The Benefits for Patients and Nurses
The benefits of having an epidural are plentiful. The walking epidural is beneficial because it allows for the mother to still have an awareness of the lower half of her body when giving birth. This allows the patient and nurse to coordinate the rhythm of her pushes. A walking epidural may or may not allow the mother to do cat and cow stretches. The standard epidural is beneficial because it completely eliminates feeling, which can avoid patients going into shock during invasive surgery, trauma, or child birth.
Epidural Safety and the Risks of Epidurals
The risks for patients when getting either type of epidural are low blood pressure, being mandated to stay in bed, and having to rely on a catheter. The catheter can cause problems such as the rare case of hematoma, epidural abscess, postdural puncture syndrome, and infection at the site of insertion.

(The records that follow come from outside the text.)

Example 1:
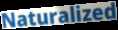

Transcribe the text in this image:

Naturalized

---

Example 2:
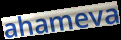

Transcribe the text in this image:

ahameva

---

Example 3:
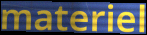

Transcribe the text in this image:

materiel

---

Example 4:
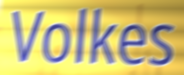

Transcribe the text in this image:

Volkes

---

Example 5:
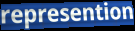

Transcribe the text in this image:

represention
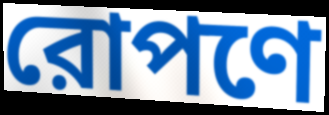
রোপণে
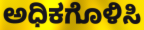
ಅಧಿಕಗೊಳಿಸಿ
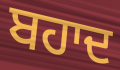
ਬਹਾਦ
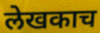
लेखकाच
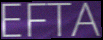
EFTA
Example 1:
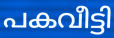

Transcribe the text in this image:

പകവീട്ടി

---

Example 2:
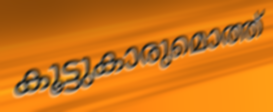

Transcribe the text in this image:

കൂട്ടുകാരുമൊത്ത്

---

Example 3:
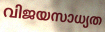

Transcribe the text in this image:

വിജയസാധ്യത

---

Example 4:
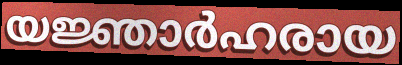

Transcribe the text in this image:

യജ്ഞാർഹരായ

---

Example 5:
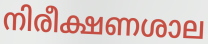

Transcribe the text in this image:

നിരീക്ഷണശാല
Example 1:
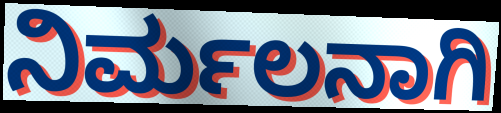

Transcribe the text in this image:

ನಿರ್ಮಲನಾಗಿ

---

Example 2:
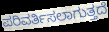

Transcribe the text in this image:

ಪರಿವರ್ತಿಸಲಾಗುತ್ತದೆ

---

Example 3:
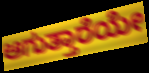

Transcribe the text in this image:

ಆಗುತ್ತಾರೆಯೇ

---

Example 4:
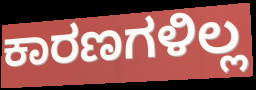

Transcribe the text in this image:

ಕಾರಣಗಳಿಲ್ಲ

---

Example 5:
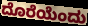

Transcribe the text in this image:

ದೊರೆಯೆಂದು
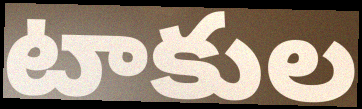
టాకుల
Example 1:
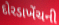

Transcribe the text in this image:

દોરડાખેંચની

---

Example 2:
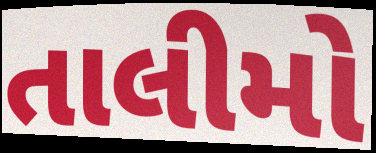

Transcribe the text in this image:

તાલીમો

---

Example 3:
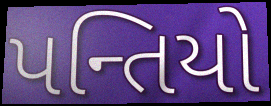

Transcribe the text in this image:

પન્તિયો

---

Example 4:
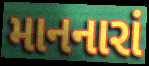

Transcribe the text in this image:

માનનારાં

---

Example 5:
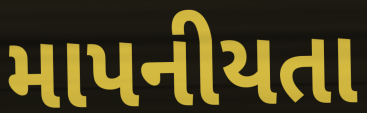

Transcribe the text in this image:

માપનીયતા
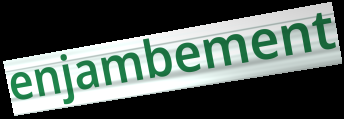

Standard epidurals leave the patient with no feeling in the lower extremities, which can prevent the ability to shift in bed and the ability to move the baby into a more favorable position when birthing. Standard epidurals also involve the risk of local anesthetic toxicity, which can present with irritability, seizures, circumoral paresthesia, dysgeusia, cardiac dysrhythmias, tremors, and tinnitus.

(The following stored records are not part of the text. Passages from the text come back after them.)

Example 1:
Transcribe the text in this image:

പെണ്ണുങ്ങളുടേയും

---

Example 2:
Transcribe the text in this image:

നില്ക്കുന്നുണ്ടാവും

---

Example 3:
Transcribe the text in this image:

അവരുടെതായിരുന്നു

The drugs used for epidurals can also have side effects on the patient. The opioids commonly used can cause nausea, vomiting, respiratory depression, decreased levels of consciousness, and the excessive itchiness all over the body.
Nurses and medical personnel are at risk for getting injuries when administering epidurals as well. Positioning the patient correctly and supporting them while administering the epidural can be a potentially dangerous task. This has typically been a manual process of holding and supporting the patient. Manual patient handling is the cause of many back injuries for nurses across the country as well as strains and sprains. Musculoskeletal Disorders The Epidural Positioning Device is a key tool to keep the patient and doctor safe. It assists patients with maintaining the optimal position for their epidural to be administered. This is because it supports cervical, thoracic, and lumbar flexion. This positioning is essential because a patient can be paralyzed if they were to slip out of position while the needle was injected. The chair prevents doctors and staff from straining as well. It also allows patients more personal space, as opposed to traditional methods of epidural safety administration.